20 Jan , 2025 By : Debdeep Gupta
Shares of RBL Bank slumped nearly 6 percent on January 20, bogged down by the lender's dismal earnings performance in the October-December quarter. The lender's net profit for the quarter under review crashed 86 percent to Rs 32.60 crore, a sharp downturn from the Rs 233.10 crore that it clocked in the same period last fiscal.
Net interest income reported a tepid growth of just 2.5 percent on year to Rs 1,585 crore. While the net non-performing asset (NPA) ratio fell to 0.53 percent in Q3 as against 0.79 percent in Q2, the gross NPA ratio rose to 2.92 percent, up from 2.88 percent in the last quarter.
Net interest margin also squeezed on quarter to 4.9 percent in Q3 as against 5.04 percent in Q2. Additionally, provisions also surged to Rs 1,188.90 crore in Q3, up from Rs 618 crore in Q2 and Rs 458 crore in the same quarter last fiscal.
At 10.25 am, shares of RBL Bank were trading at Rs 155.02 on the NSE as it recouped most of its intraday losses from its day's low of Rs 146.10.
Brokerage firm Emkay Institutional Equities touted RBL Bank's Q3 performance as a clean-up act, which it expects to continue in Q4 as well. On that account, Emkay trimmed its FY25, FY26, and Fy27 earnings estimates for the lender by 33 percent, 12 percent, and 7 percent, respectively.
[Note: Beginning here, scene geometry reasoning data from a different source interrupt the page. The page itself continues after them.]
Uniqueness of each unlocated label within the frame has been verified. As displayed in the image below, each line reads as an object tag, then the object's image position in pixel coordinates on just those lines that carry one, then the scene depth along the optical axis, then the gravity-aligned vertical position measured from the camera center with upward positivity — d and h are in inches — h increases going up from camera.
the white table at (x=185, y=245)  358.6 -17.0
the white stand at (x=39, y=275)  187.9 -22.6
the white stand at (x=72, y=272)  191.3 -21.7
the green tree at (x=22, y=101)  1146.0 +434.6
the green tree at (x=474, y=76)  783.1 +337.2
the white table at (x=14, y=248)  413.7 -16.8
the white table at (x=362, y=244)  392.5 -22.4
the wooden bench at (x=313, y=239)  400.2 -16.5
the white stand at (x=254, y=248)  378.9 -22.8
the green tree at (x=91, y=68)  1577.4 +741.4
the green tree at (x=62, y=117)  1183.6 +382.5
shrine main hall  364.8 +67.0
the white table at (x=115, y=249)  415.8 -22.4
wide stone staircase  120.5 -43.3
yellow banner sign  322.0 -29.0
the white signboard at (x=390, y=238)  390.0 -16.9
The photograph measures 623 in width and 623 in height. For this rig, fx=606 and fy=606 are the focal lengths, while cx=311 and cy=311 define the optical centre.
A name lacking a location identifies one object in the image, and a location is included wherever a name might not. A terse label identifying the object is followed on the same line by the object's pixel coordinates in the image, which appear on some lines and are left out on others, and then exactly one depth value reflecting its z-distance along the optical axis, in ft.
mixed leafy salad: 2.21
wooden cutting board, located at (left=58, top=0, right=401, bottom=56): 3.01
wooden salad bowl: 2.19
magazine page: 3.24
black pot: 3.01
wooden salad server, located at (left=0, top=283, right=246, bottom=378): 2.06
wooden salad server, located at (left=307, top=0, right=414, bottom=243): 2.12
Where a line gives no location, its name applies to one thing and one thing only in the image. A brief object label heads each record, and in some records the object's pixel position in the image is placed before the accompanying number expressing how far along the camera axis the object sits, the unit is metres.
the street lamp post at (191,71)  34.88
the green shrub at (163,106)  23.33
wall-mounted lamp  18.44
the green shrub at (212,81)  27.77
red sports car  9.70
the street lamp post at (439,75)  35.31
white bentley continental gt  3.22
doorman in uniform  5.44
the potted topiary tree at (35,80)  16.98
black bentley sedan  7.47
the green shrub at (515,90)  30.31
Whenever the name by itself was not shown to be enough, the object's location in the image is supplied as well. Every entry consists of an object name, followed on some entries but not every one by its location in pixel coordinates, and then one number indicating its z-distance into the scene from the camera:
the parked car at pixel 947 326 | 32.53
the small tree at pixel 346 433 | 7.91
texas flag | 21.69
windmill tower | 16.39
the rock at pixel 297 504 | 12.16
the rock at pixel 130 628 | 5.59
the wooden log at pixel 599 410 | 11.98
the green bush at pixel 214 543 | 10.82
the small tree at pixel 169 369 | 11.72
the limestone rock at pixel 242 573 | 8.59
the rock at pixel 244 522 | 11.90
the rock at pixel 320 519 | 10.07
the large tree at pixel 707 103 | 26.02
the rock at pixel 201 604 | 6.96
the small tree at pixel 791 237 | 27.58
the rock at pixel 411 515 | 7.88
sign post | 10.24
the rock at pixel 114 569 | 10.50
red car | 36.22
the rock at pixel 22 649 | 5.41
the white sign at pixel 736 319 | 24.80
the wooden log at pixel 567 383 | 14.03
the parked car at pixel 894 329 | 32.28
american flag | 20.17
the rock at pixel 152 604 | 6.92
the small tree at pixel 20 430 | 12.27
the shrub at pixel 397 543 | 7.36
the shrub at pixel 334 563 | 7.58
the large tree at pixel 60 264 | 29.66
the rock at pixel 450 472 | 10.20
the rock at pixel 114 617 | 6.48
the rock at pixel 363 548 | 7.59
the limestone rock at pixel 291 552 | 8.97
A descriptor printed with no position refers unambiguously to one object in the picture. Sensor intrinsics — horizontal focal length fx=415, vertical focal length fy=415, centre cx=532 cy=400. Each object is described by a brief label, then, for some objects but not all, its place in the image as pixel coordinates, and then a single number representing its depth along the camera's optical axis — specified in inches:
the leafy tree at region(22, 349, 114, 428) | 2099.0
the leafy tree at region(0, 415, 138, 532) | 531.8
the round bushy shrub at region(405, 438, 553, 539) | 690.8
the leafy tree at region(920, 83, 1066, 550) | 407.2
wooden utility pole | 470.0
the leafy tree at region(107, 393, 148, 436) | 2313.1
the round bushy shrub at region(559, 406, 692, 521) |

The brokerage also slashed its price target for the stock by 10 percent to Rs 225 but retained its 'buy' call on RBL Bank.
Despite that, Emkay recommended the stock to investors who were willing to trade the near-term pain for its long-term gains.
On the other hand, Nirmal Bang Institutional Equities downgraded RBL Bank to a 'sell' call, cutting its price target by over 16 percent to Rs 144. The brokerage estimates a lower loan CAGR of 11.8 percent for the lender over FY24-27 and anticipates higher credit costs of 2.9 percent during the same period.
It also reduced its profit estimates for RBL Bank by 39.6 percent, 20.4 percent, and 11.7 percent for FY25, FY26, and FY27, respectively. "The stock is expected to face continued pressure in the near-to-medium term due to challenges in the microfinance and credit card segments, with additional stress in the unsecured portfolio likely keeping credit costs elevated," the brokerage stated.